Seseorang yang mengangkat anak, maka dia berkewajiban mendidik dan memeliharanya secara baik. Sehingga jika dia memperlakukannya sebagai anak kandung, maka hal tersebut sangat terpuji. Namun, Islam tidak membenarkan yang bersangkutan mengakui anak angkat sebagai anak kandung dan memberinya hak-hak yang sepenuhnya sama dengan hak anak kandung. Seperti menisbahkan nama anak itu dengan namanya, memberinya warisan yang sama dalam pemberian warisan kepada anak kandung, dan lain lain.

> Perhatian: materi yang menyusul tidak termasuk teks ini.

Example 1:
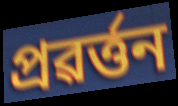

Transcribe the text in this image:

প্ৰৱৰ্ত্তন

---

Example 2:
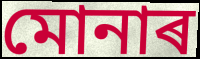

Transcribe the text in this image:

মোনাৰ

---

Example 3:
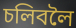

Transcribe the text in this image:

চলিবলৈ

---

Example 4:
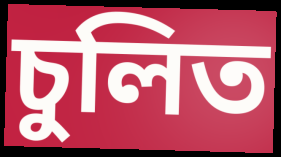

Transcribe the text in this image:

চুলিত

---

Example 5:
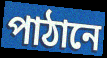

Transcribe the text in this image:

পাঠানেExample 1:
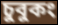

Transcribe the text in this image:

চুবুকং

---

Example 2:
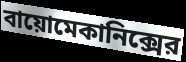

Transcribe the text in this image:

বায়োমেকানিক্সের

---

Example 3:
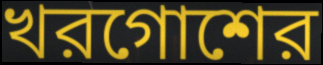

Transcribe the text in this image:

খরগোশের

Pada masa Nabi saw ada seorang remaja bernama Zaid yang diculik oleh perampok dan dijual sehingga akhirnya jatuh ke tangan Nabi Muhammad saw. Nabi saw memperlakukannya secara amat baik. Sedemikian baik sehingga ketika dia ditemukan oleh orangtuanya, dan bermaksud menebusnya, Nabi bersedia mengembalikan remaja itu tanpa tebusan asal anak itu sendiri bersedia kembali ke orangtuanya. Ternyata sang anak lebih senang hidup bersama Nabi. Melihat seikap sang anak, Nabi memutuskan untuk menjadikannya sebagai anak, lalu menamainya Zaid bin Muhammad, dan memberlakukan atasnya adat kebiasaan masyarakat ketika itu, yakni memberinya hak-hak waris.
Ketetapan Nabi ini dibatalkan oleh al-Qur’an, antara lain dengan turunnya firman Allah Q.S al-Anfal ayat 75,
“… Orang-orang yang mempunyai hubungan kerabat sebagian mereka lebih berhak terhadap sebagian lainnya (untuk memperoleh warisan) daripada yang bukan kerabat …”

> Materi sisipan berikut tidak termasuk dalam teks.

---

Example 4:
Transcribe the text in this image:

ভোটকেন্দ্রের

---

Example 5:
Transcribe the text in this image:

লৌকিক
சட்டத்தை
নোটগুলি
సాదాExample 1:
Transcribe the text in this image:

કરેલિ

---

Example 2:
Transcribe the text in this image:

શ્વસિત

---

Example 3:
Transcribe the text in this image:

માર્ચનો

Dalam Q.S al-Ahzab ayat 4 – 5 ditegaskan pula,
“… dan Dia (Allah) tidak menjadikan anak-anak angkatmu (sama hak dan statusnya dengan) anak-anak kandungmu. Yang demikian itu hanya ucapanmu di mulut saja. Allah mengatakan yang sebenarnya dan Dia menunjukkan jalan yang benar. Panggillah mereka dengan (memakai) nama bapak-bapak mereka. Itulah yang lebih adil di sisi Allah …”
Pembatalan ini bahkan dipertegas lagi oleh Allah Swt dengan turunnya perintah kepada Nabi Muhammad saw untuk mengawini bekas istri Zaid (anak angkatnya itu) sebagaimana tercantum dalam Q.S al-Ahzab ayat 37.
Bahwa anak angkat tidak mendapatkan hak waris menurut ketentuan agama, bukan berarti orangtua angkat menyia-nyiakannya, karena Islam membuka kesempatan bagi orangtua angkat untuk memberikan sebagian dari harta yang akan ditinggalkannya kepada anak angkat melalui pintu wasiat. Hal ini dengan syarat bahwa jumlah harta yang diwasiatkan itu tidak melebihi sepertiga dari harta yang ditinggalkannya.
M. Quraish Shihab dalam 1001 Soal Keislaman Yang Patut Anda Ketahui (Tangerang Selatan: Lentera Hati, 2014), 576 – 578.